The woman who answered his question was huge, with a face smeared with paint in an attempt to pass herself off as someone a decade or two younger. “You don’t look like a Sophia to me.”
“See if this has any resemblance to the woman who sent me,” Vitas said. He opened his hands to show a glint of gold. “If there is enough similarity, you’ll get this in exchange for the letter.”
The woman cackled. “For that, I’ll swear you look like Nero himself, if you were suicidal enough to want that. And I’d be happy to throw in a little extra. Plenty extra, if large women are your taste.”
“Sophia’s a jealous woman,” Vitas said, putting a rueful grin on his face. “And she wants me to return with her letter as soon as possible.”
“Pity.”
On the street once more, Vitas ducked into a gap between the buildings, knowing it led into a warren of alleys. He walked slowly without looking behind, as if he knew his destination.
The alley stank of human excrement, and rats scattered from some garbage ahead. A dozen steps later, when the alley turned, the street behind him was no longer in sight.
He stopped and waited thirty seconds, then stepped back around the turn.
He wasn’t surprised when he saw a dark-haired man halfway between him and the street.
Their eyes locked briefly.
While the man was probably only in his twenties, he looked older, for he was thin, his face gaunt in an unhealthy way that suggested too many days without food. His clothes betrayed the same poverty.
Vitas didn’t hesitate but advanced on the man, who turned and began to flee, only to stop abruptly when Jerome’s large figure filled the space at the end of the alley and began moving toward him.

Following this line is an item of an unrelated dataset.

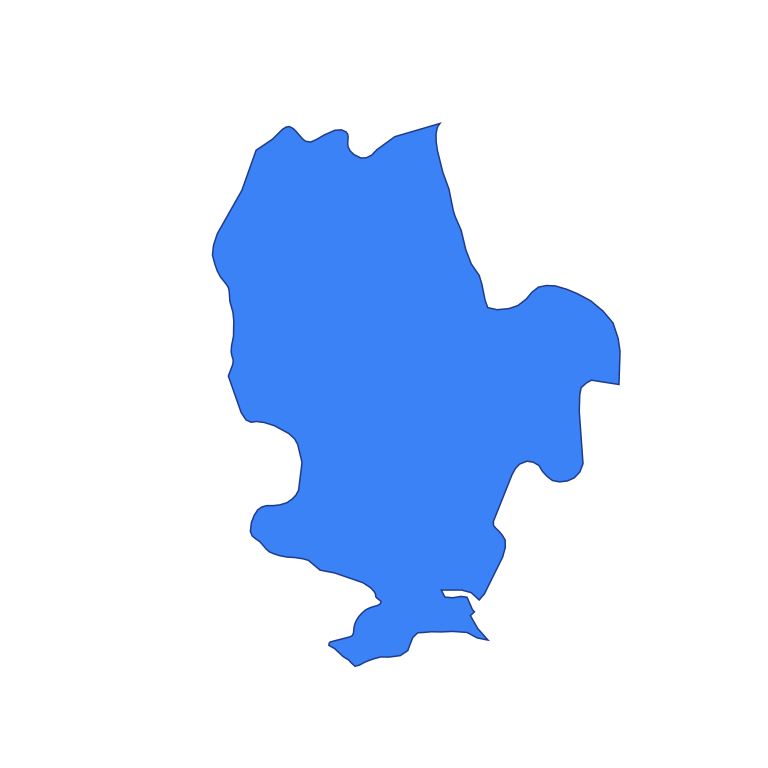 map outline of Đồng Nai (Mercator projection), rotated 317°
{"feature_id": "VNM-497", "entity_name": "Đồng Nai", "entity_type": "Province", "adm_level": 1, "iso_a3": "VNM", "parent_name": "Vietnam", "parent_adm1": "", "projection": "mercator", "projection_center": [107.117, 11.067], "detail": "fine", "context": "isolated", "style": "filled", "palette": "blue", "viewbox_px": 768, "rotation_deg": 317, "n_neighbors": 0, "source": "natural_earth", "source_scale": "10m", "svg_char_len": 2715}
<svg xmlns="http://www.w3.org/2000/svg" viewBox="0 0 768 768"><g transform="rotate(317 384 384)"><path d="M292.4,612.3L289.2,612.3L285.8,626.7L285.4,642.2L279.0,633.3L275.3,622.3L265.6,611.9L256.6,604.2L249.8,597.6L244.0,593.1L239.0,589.0L232.2,589.0L225.5,592.2L219.6,595.2L210.6,593.7L201.5,587.2L195.6,581.5L189.5,578.2L184.8,576.1L180.1,574.3L174.5,572.9L170.3,570.7L169.8,564.5L170.0,562.1L168.2,555.5L167.4,543.7L165.4,537.5L167.3,536.1L168.8,536.0L186.9,545.8L188.9,546.3L190.2,546.1L191.8,545.3L196.3,541.4L198.8,539.7L202.5,538.1L206.8,536.9L211.8,536.5L216.6,536.7L220.4,537.8L224.3,539.5L227.8,541.4L230.0,542.1L231.5,542.1L232.5,541.8L233.2,541.3L233.5,540.6L233.4,539.5L232.8,535.8L232.8,534.5L233.2,533.5L234.1,532.4L234.8,531.1L235.3,528.0L235.2,523.4L233.0,514.8L218.9,488.3L210.3,476.6L208.4,461.3L205.4,456.4L200.6,450.3L195.1,444.5L190.7,438.5L187.6,433.0L185.7,428.6L185.3,424.4L185.7,414.7L184.6,409.9L184.0,405.2L185.7,400.7L192.4,395.0L199.3,391.6L205.9,389.9L211.0,390.7L215.3,393.0L219.9,397.3L225.3,401.3L231.7,404.5L237.9,405.5L243.8,405.2L249.1,403.4L270.5,385.5L279.6,369.5L281.2,363.2L280.6,355.3L275.3,339.5L270.1,330.4L265.2,324.5L260.7,321.3L258.6,316.1L260.0,307.6L275.6,272.0L287.0,266.4L290.1,263.6L292.3,259.1L294.1,256.3L298.3,252.3L306.5,246.4L317.1,235.5L322.5,228.4L327.6,218.5L334.2,210.4L336.0,207.2L336.7,203.4L337.4,194.3L339.1,187.8L342.0,181.1L346.4,172.8L353.9,166.3L364.6,160.4L412.2,145.4L449.9,125.8L469.4,128.9L483.5,128.5L487.5,129.3L490.1,130.9L491.2,133.3L491.9,135.9L492.0,139.3L491.6,148.9L492.1,152.8L495.3,157.0L501.0,159.0L510.5,161.2L521.1,164.9L526.2,169.1L528.2,173.7L527.8,176.5L526.3,178.8L521.5,183.3L519.4,186.2L518.2,190.5L518.5,195.8L521.2,202.9L525.1,206.4L530.9,208.2L538.7,207.8L560.6,210.5L602.6,231.6L598.7,232.4L596.4,233.8L592.7,236.5L587.7,242.0L582.4,249.5L571.5,269.1L564.4,285.8L552.9,304.5L550.3,309.9L545.2,324.3L535.4,341.6L529.7,355.7L527.7,369.5L523.4,378.2L515.1,391.6L512.0,398.9L517.4,406.8L526.7,414.0L535.4,417.9L545.9,418.9L554.7,417.8L563.0,418.5L569.9,422.7L576.2,429.1L582.1,439.1L586.9,449.5L591.9,464.2L593.9,480.0L593.1,495.6L586.4,510.2L579.0,521.0L555.5,544.6L538.3,522.7L533.1,521.3L525.7,521.1L519.7,525.5L508.2,537.1L475.2,578.0L467.2,581.9L459.1,582.4L452.1,580.0L445.7,575.4L441.4,569.5L440.3,563.1L440.3,556.0L441.7,549.2L439.9,543.1L436.0,538.0L428.7,535.1L422.5,535.4L415.7,537.7L370.1,559.2L367.6,562.3L367.4,565.7L367.7,570.7L367.3,575.6L366.3,580.6L361.2,586.3L352.7,591.5L314.0,606.1L309.8,606.4L306.5,606.9L306.3,606.9L305.5,596.1L300.2,587.6L285.4,573.8L283.2,581.4L288.5,587.2L295.6,592.0L299.3,596.6L294.8,609.4L294.8,612.3L292.4,612.3Z" fill="#3b82f6" stroke="#1e3a8a" stroke-width="1.5"/></g></svg>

Wildly, the man looked at Vitas and back at Jerome, realizing he was trapped. He tried to leap upward, to climb the wall. He fell, then tried again. It reminded Vitas of a rat fleeing a fire. Except rats were better fed.
Jerome reached the man first and grabbed him by the shoulder, then put a massive arm around the man’s neck and held him in a choke hold for Vitas. The man briefly yanked down on Jerome’s arm but only succeeded in lifting himself off the ground.
Vitas moved in slowly.
The man kicked at Vitas, who smiled and stepped just out of range.
“Why are you following me?” Vitas asked mildly. “Who sent you?”
It would have been a simple guess if this man had followed from the tavern. That would have told Vitas that he’d been sent by Nerva. But Nerva had not betrayed Vitas, at least not yet. This man had followed Vitas to Alypia’s villa and back again.
Who else knew that Vitas was in Rome? Only Hezron and Ruso, and neither of them had reason to follow Vitas.
“Who sent you?” Vitas repeated.
In response to Vitas’s question, the man simply closed his eyes and sagged backward against Jerome, as if his efforts to escape had drained all his energy.
“Shall we nick his nostrils?” Vitas asked Jerome in a conversational tone. “Nothing serious, of course. But painful. The cuts will bleed for days and hurt even longer.”
Jerome grunted agreement.
Vitas lifted his lower garments and pulled out a knife he’d strapped against his outer thigh.
He put the tip of the knife inside the man’s nostril, and the point shocked him into opening his eyes again.
“I’ll ask once more,” Vitas said. He pulled a little with the knife—not enough to cut into the delicate inside of the nostril, but enough to give a sense of the pain that would come when Vitas sliced it open. “Who sent you?”
The young man finally spoke. “Do what you must. I’ll die before telling you anything.”
Vitas saw certainty and determination in his eyes.
It was one thing to incapacitate a fit slave warrior threatening with a cudgel as he’d done earlier in the morning. Another to torture a man so weak from hunger he could barely stand. The man wouldn’t have anything to report to the person who sent him except that Vitas had visited Alypia and then a tavern.
“I’m getting soft,” Vitas told Jerome with a regretful sigh. “Let him go.”